In relating this to a police officer, he was asked: “Did the guy you gave money to speak to you?”
“No. He never said a word.”
“Probably didn’t talk English,” the officer said. “I suspect you were dealing with the Russians. What did this man look like?”
“He was a white guy, relatively short, perhaps 5’7” or 5’8”, somewhat squat with a pudgy build. I can barely remember because the other guy, the one who initiated the call, had me on a portable phone and was pressuring me non-stop all the time. As his courier came to my house, he kept asking ‘Can you see him coming now?’ At first, I said no, but then he asked again and again, maybe five times, if I saw him coming. Then he started asking ‘Have you given him the money yet?’ asking this several times as the courier walked toward me, and even when I was handing the money to him. He kept up this constant pressure.
“I remember thinking ‘You are handing cash to someone you don’t know!’ while the guy on the phone was asking all this time over and over ‘Has he left yet?’, then ‘Can you still see him?’ several times, and finally I answered no. Then he switched, telling me: ‘Write down this number. This is your electronic receipt number,’ and I wrote down about a 10 digit number, which I realize now was useless. He kept the pressure up and I was distracted.
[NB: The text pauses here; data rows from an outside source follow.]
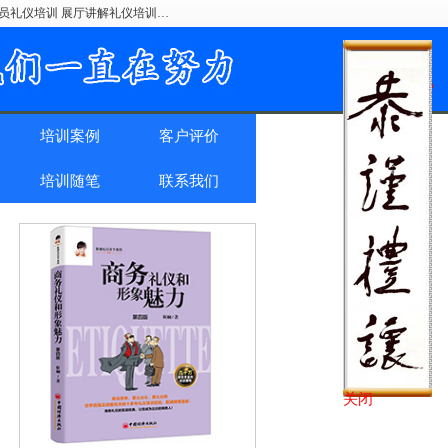
驶员礼仪培训 展厅讲解礼仪培训…
培训案例
客户评价
培训随笔
联系我们
关闭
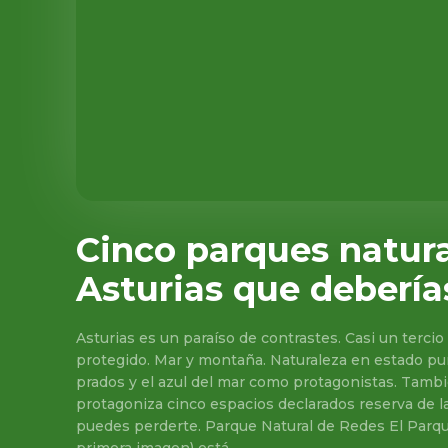
Cinco parques natura
Asturias que deberías
Asturias es un paraíso de contrastes. Casi un tercio 
protegido. Mar y montaña. Naturaleza en estado pur
prados y el azul del mar como protagonistas. Tambi
protagoniza cinco espacios declarados reserva de l
puedes perderte. Parque Natural de Redes El Parqu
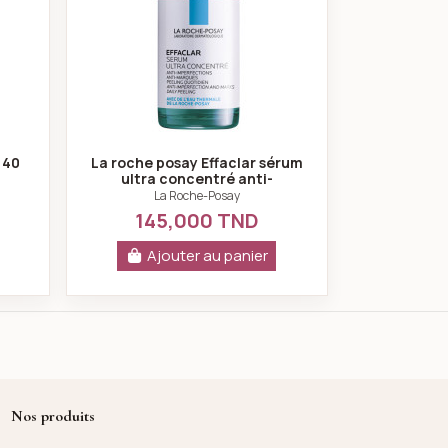
 40
La roche posay Effaclar sérum
ultra concentré anti-
marques 30ml
La Roche-Posay
145,000 TND
Ajouter au panier
Nos produits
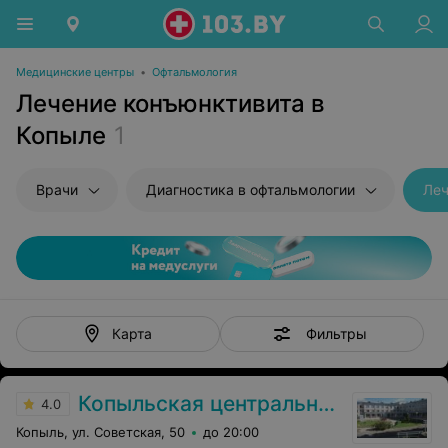
Медицинские центры
•
Офтальмология
Лечение конъюнктивита в
Копыле
1
Врачи
Диагностика в офтальмологии
Леч
Фильтры
Карта
Копыльская центральная районная больница
4.0
Копыль, ул. Советская, 50
до 20:00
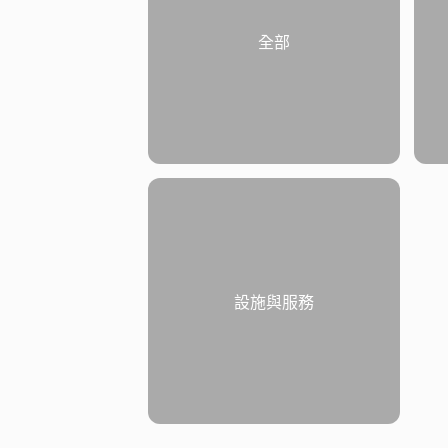
全部
設施與服務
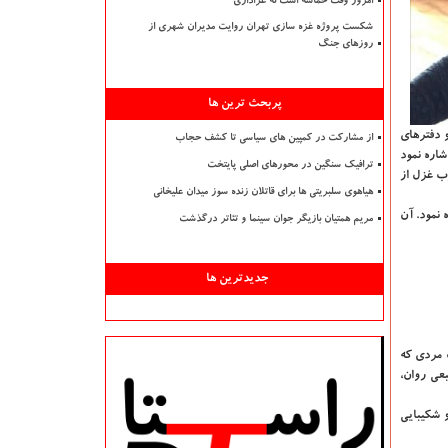
امروز وقت حماسه است نه عزاداری
شکست پروژه غزه سازی تهران روایت مدیران شهری از
روزهای جنگ
پربحث ترین ها
 دفترهای
از مشارکت در کمپین های سیاسی تا کشف حجاب
شاره نمود
ترافیک سنگین در محورهای اصلی پایتخت
ب غزل از
هیاهوی سلبریتی ها برای قاتلان زنده سوز میدان علیخانی
 نمود. آن
مریم همتیان بازیگر جوان سینما و تئاتر درگذشت
جدیدترین ها
 مردی که
عی روان،
 شکیبایی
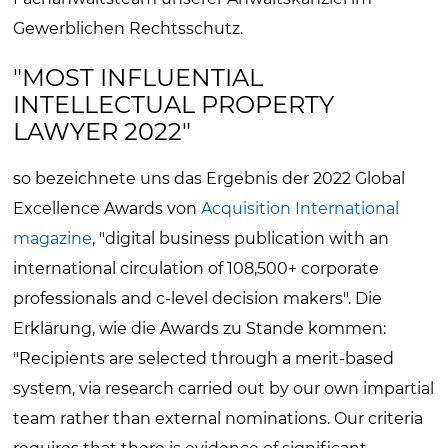
Gewerblichen Rechtsschutz.
"MOST INFLUENTIAL
INTELLECTUAL PROPERTY
LAWYER 2022"
so bezeichnete uns das Ergebnis der 2022 Global
Excellence Awards von
Acquisition International
magazine
, "digital business publication with an
international circulation of 108,500+ corporate
professionals and c-level decision makers". Die
Erklärung, wie die Awards zu Stande kommen:
"Recipients are selected through a merit-based
system, via research carried out by our own impartial
team rather than external nominations. Our criteria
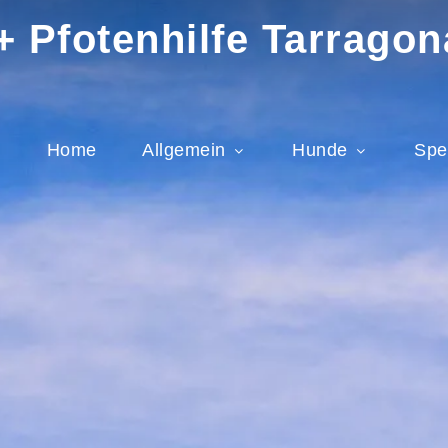
 Pfotenhilfe Tarragon
Home
Allgemein
Hunde
Spe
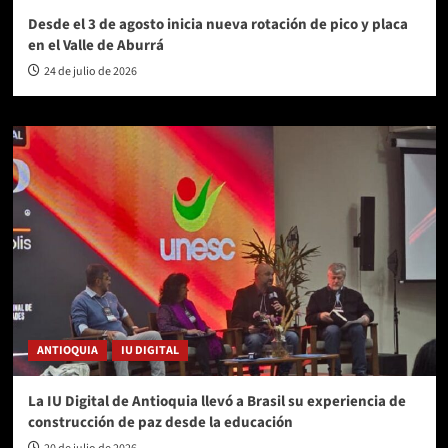
Desde el 3 de agosto inicia nueva rotación de pico y placa
en el Valle de Aburrá
24 de julio de 2026
ANTIOQUIA
IU DIGITAL
La IU Digital de Antioquia llevó a Brasil su experiencia de
construcción de paz desde la educación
I couldn’t think straight.”
The grandfather continued: “Two minutes later he was calling back saying he wanted to let our granddaughter talk to us again. (My wife had talked to who she thought was her earlier, but thought she sounded funny, as she did again.) The money was to be bail to keep her from going to jail. Now he asked could I get more cash (a big sum) right then, as he would represent her in court so she could enter a lawsuit against the city for an illegal arrest. I guess that’s when the alarm eventually went off. I said no to the money, and he got off the phone. Afterward, his phone after that was “no longer in service.”
Local police officials have heard this story before. One said: “Those people are so clever, so professional. They play on emotions. That grandfather was not the first. They make it sound so reasonable, having the “granddaughter” say that the grandparents should not call either her father or mother, for she would tell them later. And even making the grandparents think they were actually talking with her. All this began when the caller said their granddaughter was in an accident, but was not hurt and he would keep her out of jail.”
Police officials suggests to anyone getting such calls: “When something sounds a little different, be suspicious. Hang up on the scammer and immediately call your local police department. Remember they use keywords of ‘requiring cash’ and ‘must have immediately.’ That should set off alarms that something is amiss.”